Document passage below:
# Importing a car



## fltops (Jul 24, 2012)

I'm looking into possibly importing my new car from Canada, but heard horror stories about how complicated and costly the whole process is. Does anyone have experience doing it? Any recommendations for carrier? Etc


----------



## Jynxgirl (Nov 27, 2009)

Do a search for canuck. He imported a vehicle and gave a very indepth post about what it costs and what he did. He imported from Canada, so will be directly useful to you.


----------



## fltops (Jul 24, 2012)

Thanks Jynksgirl!


----------



## Confiture (Jan 9, 2011)

After you pay to ship it, insure it and do the importation admin, you'll have a car here that isn't gulf spec and owes you much more than it's worth. Plus there's probably a loss of warranty once you take it out of the country is was sold in.


Unless there's a personal attachment to the car, sell it and buy one here which is gulf spec and has warranty.

(IMHO of course).


----------



## Canuck_Sens (Nov 16, 2010)

Ahan now I see why you emailed me......

There is a post out there where I tried to jot down the entire process. The process was not costly for me partly because my company paid the relocation costs.
End of Document passage.
Reproduce the car-import thread between "Unless there's a" and "you emailed me......", inclusive, changing "personal attachment" to "sentimental attachment".
Material supplied below:
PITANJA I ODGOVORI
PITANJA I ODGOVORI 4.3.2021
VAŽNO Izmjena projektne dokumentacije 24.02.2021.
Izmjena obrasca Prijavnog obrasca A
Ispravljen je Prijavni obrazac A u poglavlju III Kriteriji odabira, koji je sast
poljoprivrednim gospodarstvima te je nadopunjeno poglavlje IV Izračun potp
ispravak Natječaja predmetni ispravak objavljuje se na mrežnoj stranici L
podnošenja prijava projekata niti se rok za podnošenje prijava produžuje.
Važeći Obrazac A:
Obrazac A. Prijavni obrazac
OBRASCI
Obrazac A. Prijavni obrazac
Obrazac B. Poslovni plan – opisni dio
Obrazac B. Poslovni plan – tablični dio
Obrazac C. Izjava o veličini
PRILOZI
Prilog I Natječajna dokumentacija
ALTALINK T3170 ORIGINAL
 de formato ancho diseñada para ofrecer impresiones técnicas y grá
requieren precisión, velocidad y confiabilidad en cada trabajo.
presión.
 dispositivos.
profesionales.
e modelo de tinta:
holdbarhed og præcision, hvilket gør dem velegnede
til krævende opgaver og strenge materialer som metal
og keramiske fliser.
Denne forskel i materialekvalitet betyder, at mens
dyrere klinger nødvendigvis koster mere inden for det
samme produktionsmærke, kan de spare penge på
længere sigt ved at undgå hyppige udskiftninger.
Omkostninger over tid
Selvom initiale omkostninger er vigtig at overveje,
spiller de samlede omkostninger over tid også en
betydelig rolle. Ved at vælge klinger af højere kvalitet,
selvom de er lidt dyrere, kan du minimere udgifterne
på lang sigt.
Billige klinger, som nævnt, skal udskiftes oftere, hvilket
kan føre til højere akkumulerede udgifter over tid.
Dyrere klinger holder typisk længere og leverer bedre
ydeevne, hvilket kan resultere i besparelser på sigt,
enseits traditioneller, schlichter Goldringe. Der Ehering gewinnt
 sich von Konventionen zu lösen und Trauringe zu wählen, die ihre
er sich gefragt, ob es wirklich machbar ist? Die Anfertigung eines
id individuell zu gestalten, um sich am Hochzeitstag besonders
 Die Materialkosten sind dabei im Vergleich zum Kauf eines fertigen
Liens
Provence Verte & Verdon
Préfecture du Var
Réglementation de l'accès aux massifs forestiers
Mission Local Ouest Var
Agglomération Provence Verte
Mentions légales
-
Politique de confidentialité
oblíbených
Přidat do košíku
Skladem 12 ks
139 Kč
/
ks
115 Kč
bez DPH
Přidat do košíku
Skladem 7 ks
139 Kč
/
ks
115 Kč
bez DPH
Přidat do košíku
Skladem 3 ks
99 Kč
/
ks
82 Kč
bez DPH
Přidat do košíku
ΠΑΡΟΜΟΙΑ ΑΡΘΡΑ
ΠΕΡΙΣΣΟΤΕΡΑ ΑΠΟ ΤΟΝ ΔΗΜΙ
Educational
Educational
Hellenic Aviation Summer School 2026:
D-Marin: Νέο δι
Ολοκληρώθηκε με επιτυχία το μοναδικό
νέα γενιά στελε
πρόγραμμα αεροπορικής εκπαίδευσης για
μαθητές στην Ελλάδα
End of Material supplied.
Finished task
Unless there's a sentimental attachment to the car, sell it and buy one here which is gulf spec and has warranty.

(IMHO of course).


----------



## Canuck_Sens (Nov 16, 2010)

Ahan now I see why you emailed me......